Er macht deutlich, was seine Berufserfahrung ihn gelehrt hat: Wenn es in der Nacht nichts gebracht hat, lohnt es sich doch tagsüber erst recht nicht. 

Petrus reagiert auf die Aufforderung Jesu hin nicht blindlings und naiv, sondern bewusst und reflektiert aus eigener Entscheidung. Aber seine Entscheidung lautet: „Auf dein Wort hin - will ich die Netze auswerfen.“ 

Und das Vertrauen, für das er sich entscheidet, wird belohnt. Die Geschichte vom Fischzug des Petrus ist also eine VERTRAUENSgeschichte. 

Wie den Menschen, für die der Evangelist Lukas diese Geschichte aufschrieb, möchte sie auch uns Mut machen, Mut, Zutrauen zu haben und Vertrauen zu schenken, gerade dann, wenn wir mutlos sind, wenn unser Selbstvertrauen beschädigt ist, wenn sich unsere Hoffnungen verflüchtigen. 

Die Vertrauens-Geschichte vom Fischzug des Petrus möchte uns Mut machen, auch einmal die vorgegebenen Gleise zu verlassen, uns auf ungewohnte Wege zu begeben oder entgegen unserer Alltagsroutine das Risiko einzugehen, neue Erfahrungen zu machen. 
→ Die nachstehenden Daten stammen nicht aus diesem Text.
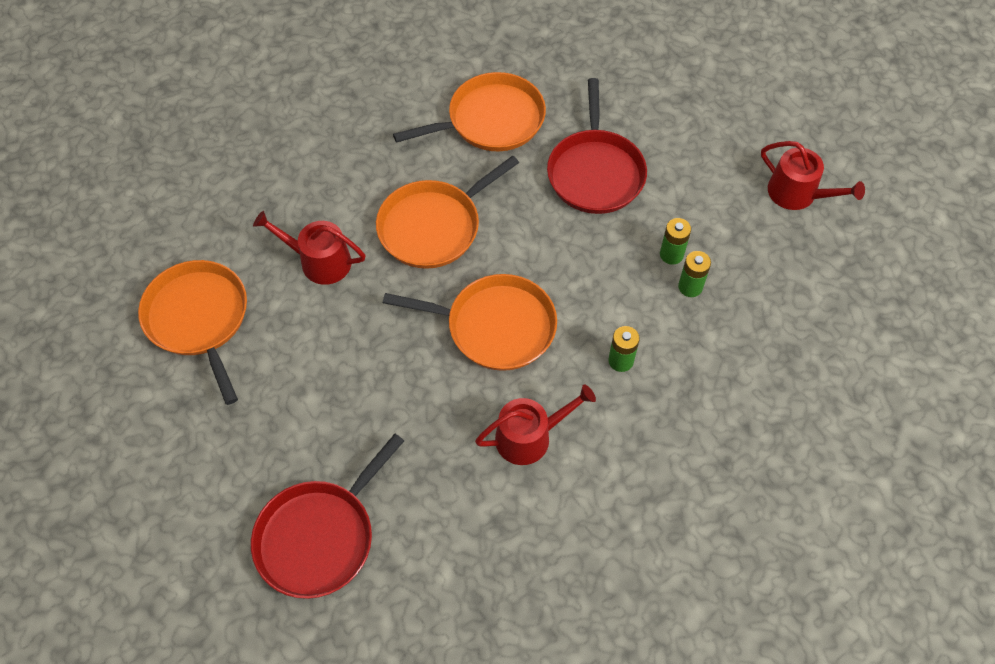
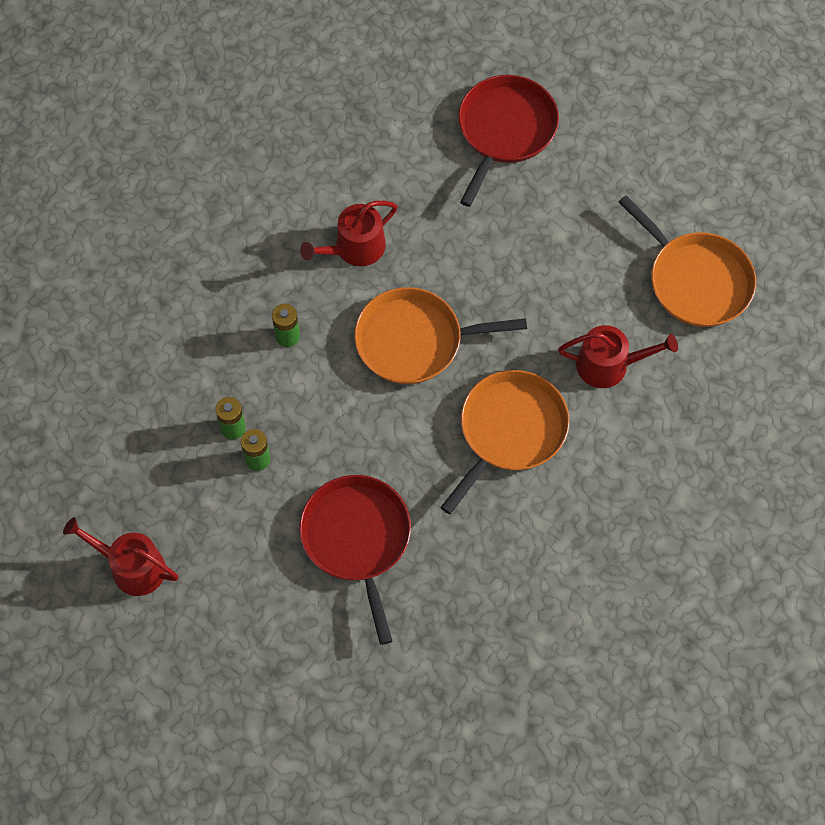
camera: 165 degrees right, 5 degrees up
orange pan [393,72,546,151] -> none

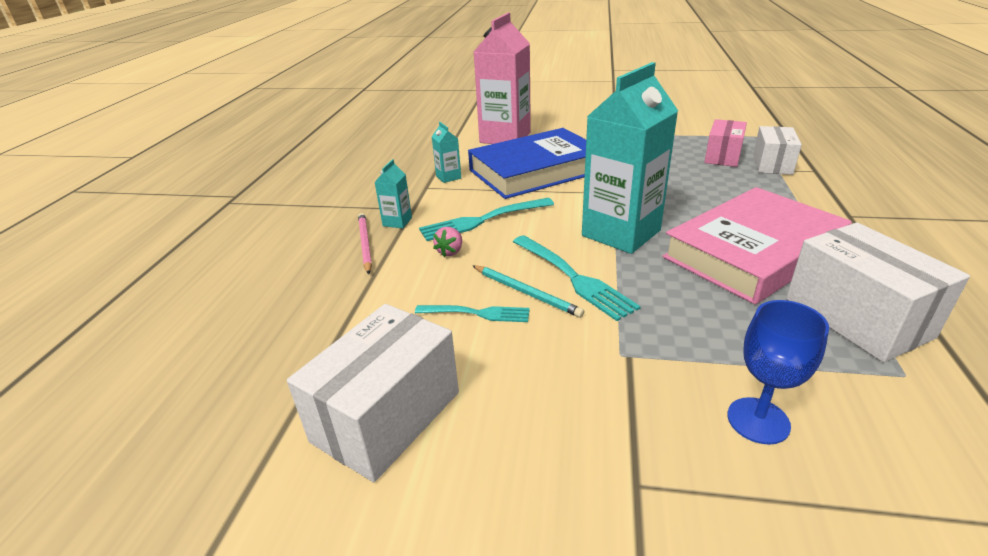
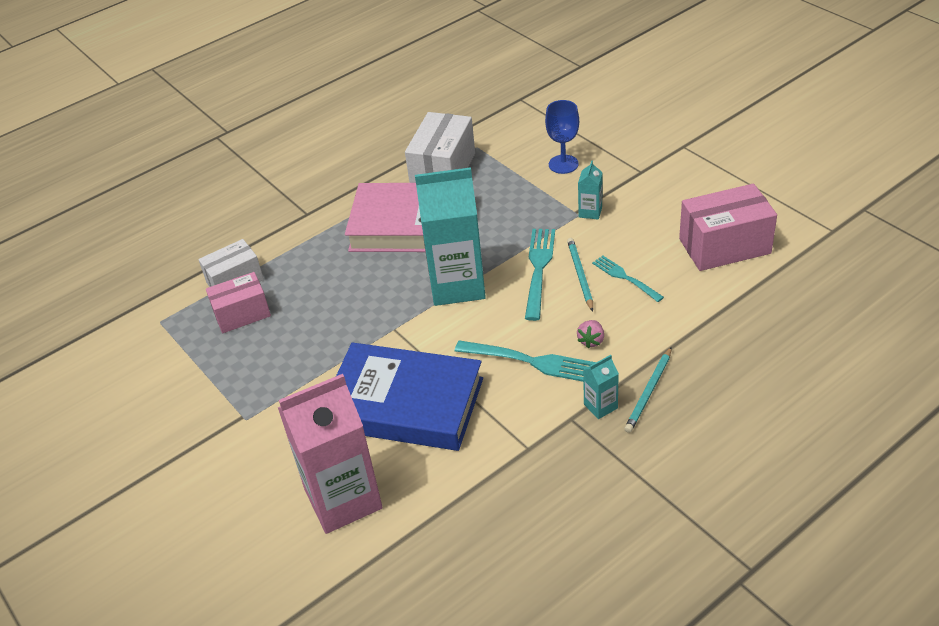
camera: 135 degrees left, 10 degrees up
white box [287,304,459,482] -> pink box [679,184,777,271]
pink pencil [358,213,372,274] -> turquoise pencil [624,347,672,433]
turquoise carton [432,122,461,183] -> turquoise carton moved to [578,161,603,220]
pink strawberry [433,227,462,257] -> pink strawberry turned 135 degrees clockwise [577,320,604,348]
Und dies im Vertrauen auf Gottes Beistand, der uns ja immer wieder in Gestalt hilfreicher Mitmenschen begegnet. Deshalb ist es so wichtig, dass wir uns vor Augen halten, wie viele verlässliche und vertrauenswürdige Menschen es doch gibt, die uns tagtäglich zur Seite stehen.
So könnte man auch jene Mitarbeiter der Caritas sehen, die sich nicht nur um Menschen bei uns, sondern auch um Menschen in Osteuropa kümmern, also über ihren Tellerrand blicken und sich gerade um Kinder sorgen, die in ihrer Heimat geblieben sind, dort aber wenig Hoffnung haben.
 
Wie selbstverständlich nehmen wir oft all die Geschenke hin, die uns das Leben immer wieder zeigt. Selten verschwenden wir einen Gedanken daran und noch seltener sind wir dankbar dafür. 

Das, liebe Gemeinde, ist für mich die Herausforderung Jesu, die dem Simon Petrus damals am See Genezareth deutlich wurde. 

Ganz plötzlich muss er es begriffen haben: Wo Gott mir begegnet, kann ich nicht so bleiben wie ich bin und nur meinen begrenzten Erfahrungen folgen. 

Wo Gott mir begegnet, da öffnen sich neue weitere Horizonte als ich sie bisher aus meinem Fischerboot heraus wahrgenommen habe. 

Vielleicht mag es auch uns gelegentlich so ergehen wie Petrus, dass wir trotz aller Probleme, die uns ja auch innerlich beschäftigen, dennoch dessen innewerden, was uns alles unverdientermaßen geschenkt wird. 

So können wir daraus Lebenszuversicht schöpfen und aufs Neue vertrauen, in uns und in die Menschen um uns herum. 

Möge Jesu Geist und Vorbild bewirken, dass wir christliche, soziale Netzwerker werden und im Vertrauen auf ihn dazu beitragen, seine heilsame Botschaft in unsere nahe aber auch weite Lebenswelt hineinzutragen.